Companion Class 30/19/2013

Last night featured a return to some wrestling basics. We began with a series of light exercises aimed at getting people limbered up and practising breaking grips to the wrist and elbows, both to the inside and outside. We then added in passing off the arm to the opposite side, cross-body, to enable an arm drag.

From this cross-body arm drag entry, we practised three takedowns at elbow distance, rather than a tight clinch. The throws were practised, but the onus (for me) was ensuring students employed proper sequence (unbalance, enter, throw), broke structure, distributed weight properly according to the throw, occupied the partner’s space, and most importantly, employed their entire bodies in the throw, aka “connecting” to their partner.

If, upon doing the arm drag, your partner steps deeply (you can facilitate this by taking a slight step yourself), it sets you up nicely for a backward throw à la gambarola. For those of you following along, this equates to an o soto gari type throw over the leg.

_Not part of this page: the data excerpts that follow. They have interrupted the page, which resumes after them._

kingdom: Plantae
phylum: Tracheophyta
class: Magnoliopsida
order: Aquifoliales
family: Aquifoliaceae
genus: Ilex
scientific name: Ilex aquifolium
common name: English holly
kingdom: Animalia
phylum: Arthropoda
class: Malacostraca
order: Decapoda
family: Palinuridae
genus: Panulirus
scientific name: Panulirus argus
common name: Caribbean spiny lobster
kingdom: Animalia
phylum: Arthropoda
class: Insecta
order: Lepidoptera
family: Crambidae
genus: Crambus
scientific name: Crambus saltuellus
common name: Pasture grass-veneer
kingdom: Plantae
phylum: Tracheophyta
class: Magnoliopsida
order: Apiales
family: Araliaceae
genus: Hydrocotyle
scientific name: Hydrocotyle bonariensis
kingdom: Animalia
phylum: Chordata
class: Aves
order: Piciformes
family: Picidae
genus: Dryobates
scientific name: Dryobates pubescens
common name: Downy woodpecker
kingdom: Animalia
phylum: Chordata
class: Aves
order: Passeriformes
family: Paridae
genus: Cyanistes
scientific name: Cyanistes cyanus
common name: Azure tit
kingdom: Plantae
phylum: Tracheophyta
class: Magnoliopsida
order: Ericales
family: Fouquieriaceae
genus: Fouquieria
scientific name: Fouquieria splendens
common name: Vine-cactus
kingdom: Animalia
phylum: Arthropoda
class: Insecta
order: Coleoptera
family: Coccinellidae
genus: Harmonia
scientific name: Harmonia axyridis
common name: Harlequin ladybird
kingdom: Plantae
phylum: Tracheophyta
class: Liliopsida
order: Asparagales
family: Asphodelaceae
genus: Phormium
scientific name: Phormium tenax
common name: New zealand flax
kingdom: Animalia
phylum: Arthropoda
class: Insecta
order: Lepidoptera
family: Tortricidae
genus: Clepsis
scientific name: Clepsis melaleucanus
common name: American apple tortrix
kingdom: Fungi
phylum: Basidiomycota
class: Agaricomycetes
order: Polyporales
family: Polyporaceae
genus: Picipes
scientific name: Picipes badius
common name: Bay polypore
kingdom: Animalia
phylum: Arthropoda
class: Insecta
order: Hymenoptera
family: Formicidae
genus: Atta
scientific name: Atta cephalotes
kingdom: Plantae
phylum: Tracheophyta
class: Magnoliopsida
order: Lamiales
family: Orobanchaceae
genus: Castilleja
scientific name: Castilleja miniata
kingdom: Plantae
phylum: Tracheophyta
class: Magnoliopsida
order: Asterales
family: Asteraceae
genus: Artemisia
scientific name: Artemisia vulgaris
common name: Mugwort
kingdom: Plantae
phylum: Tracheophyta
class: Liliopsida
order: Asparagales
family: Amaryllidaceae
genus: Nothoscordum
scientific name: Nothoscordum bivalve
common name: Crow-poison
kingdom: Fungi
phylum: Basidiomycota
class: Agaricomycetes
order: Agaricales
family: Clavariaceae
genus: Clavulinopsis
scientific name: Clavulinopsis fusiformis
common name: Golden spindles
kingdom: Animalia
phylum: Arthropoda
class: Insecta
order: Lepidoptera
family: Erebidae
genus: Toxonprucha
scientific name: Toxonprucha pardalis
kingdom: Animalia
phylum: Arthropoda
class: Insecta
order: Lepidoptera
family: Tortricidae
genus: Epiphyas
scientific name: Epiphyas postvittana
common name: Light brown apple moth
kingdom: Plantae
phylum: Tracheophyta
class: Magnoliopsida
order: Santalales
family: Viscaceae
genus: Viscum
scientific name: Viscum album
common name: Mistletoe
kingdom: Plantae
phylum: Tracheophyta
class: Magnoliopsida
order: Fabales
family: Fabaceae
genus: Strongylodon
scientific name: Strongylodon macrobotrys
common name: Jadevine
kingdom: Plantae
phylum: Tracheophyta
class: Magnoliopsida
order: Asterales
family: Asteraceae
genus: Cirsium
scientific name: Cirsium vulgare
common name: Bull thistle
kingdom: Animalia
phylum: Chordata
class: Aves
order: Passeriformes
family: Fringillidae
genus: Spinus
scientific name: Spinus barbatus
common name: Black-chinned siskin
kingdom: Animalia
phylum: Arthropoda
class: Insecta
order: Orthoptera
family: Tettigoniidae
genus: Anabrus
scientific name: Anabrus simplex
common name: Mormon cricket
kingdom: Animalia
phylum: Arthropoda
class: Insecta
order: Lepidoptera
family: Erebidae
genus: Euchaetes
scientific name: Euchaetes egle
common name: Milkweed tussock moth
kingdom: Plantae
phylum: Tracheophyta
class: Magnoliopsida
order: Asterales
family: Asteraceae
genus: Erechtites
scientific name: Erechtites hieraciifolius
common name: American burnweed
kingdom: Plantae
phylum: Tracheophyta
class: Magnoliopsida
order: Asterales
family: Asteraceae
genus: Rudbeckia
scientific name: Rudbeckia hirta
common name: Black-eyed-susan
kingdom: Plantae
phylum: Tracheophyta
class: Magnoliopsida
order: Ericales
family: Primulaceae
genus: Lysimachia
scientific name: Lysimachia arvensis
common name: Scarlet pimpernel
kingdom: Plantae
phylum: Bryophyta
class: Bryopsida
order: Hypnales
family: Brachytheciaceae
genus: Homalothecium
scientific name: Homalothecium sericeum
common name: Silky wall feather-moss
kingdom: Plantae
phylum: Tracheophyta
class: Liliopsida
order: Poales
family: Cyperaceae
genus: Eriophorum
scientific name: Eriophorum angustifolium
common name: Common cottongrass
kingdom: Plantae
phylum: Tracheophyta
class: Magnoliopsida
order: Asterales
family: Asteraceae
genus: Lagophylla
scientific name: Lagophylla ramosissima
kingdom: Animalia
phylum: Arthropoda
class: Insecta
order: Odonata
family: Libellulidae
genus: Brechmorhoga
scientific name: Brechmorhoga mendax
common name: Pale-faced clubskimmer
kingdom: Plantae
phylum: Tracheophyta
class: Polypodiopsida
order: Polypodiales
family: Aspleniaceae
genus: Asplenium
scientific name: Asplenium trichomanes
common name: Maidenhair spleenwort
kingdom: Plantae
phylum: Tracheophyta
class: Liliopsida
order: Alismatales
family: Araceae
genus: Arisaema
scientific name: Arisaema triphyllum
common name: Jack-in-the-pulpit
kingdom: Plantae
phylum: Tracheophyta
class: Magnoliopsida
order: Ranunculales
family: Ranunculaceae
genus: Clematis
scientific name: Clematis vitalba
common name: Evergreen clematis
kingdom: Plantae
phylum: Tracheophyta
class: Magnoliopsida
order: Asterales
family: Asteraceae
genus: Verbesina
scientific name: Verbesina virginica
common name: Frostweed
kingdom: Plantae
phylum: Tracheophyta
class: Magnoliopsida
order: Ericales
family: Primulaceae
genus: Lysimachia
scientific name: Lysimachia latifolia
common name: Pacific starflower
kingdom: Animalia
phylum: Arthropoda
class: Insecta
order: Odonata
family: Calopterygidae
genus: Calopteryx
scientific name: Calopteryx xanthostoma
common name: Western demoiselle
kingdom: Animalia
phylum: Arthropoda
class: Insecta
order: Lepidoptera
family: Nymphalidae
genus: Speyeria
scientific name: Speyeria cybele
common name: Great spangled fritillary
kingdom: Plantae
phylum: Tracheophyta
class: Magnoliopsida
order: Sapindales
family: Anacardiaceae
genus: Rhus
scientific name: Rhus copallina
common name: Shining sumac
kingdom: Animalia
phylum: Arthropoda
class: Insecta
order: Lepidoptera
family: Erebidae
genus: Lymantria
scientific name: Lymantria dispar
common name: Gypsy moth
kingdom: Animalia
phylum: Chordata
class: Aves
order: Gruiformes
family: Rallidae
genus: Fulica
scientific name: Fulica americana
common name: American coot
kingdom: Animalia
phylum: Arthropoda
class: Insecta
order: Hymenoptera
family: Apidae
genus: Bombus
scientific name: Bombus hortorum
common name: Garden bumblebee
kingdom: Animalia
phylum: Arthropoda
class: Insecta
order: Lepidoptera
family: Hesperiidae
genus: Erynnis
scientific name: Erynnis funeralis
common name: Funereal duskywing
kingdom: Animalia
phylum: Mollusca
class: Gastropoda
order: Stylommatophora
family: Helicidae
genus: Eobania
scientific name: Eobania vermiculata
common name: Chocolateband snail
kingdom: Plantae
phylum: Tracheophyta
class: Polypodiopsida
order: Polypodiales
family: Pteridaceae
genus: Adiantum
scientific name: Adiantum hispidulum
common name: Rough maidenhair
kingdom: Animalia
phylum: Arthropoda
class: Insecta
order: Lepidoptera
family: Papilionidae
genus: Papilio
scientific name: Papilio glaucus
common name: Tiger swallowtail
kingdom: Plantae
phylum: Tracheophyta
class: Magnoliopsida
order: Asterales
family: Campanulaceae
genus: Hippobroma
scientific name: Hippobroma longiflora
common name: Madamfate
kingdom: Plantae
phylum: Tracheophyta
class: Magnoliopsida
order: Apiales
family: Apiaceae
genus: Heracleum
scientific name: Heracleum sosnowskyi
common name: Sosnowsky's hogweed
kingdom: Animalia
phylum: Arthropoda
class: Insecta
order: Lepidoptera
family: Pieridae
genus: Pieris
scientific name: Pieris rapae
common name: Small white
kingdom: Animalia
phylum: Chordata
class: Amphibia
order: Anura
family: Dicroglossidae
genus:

This was followed by an alternative throw from the same entry. Instead of stepping deeply, your opponent instead steps more offline, and/or you perform the arm drag with a volta stabile, changing the resultant position. You end up facing largely in the same direction, and can thus employ the third remedy master of dagger reverse throw, pressing your arm across his neck/chin to take him down backwards over your leg. Emphasis was again on breaking structure and occupying space.

If the partner doesn’t step, this opens an opportunity to perform an inside takedown (o uchi gari for you judophiles) that we Fiore’d up. Proper use of unbalancing and weight distribution is key, as is occupying space with the attacking leg and employing your body to perform the throw.

Finally, a hip throw was practised from an alternate entry – still an arm drag, but not cross-body. Stepping out and along a backwards diagonal opens the space, allowing you to “fit in”. Place the partner to your hip, bring him close, and raise your hips to take the weight and elevate him over you. Failing to keep the partner close to the body resulted in deep gambarola style throws over the hip (not bad per se, just not what we were practising) and failing to properly fit in resulted in some half-hip throws (which, incidentally, will often happen, but again, not what we were shooting for).

We’ll do a few more weeks of various throws from varying distances and grips before moving once again out of measure to repeat it all at dagger distance. I, for one, am looking forward to it!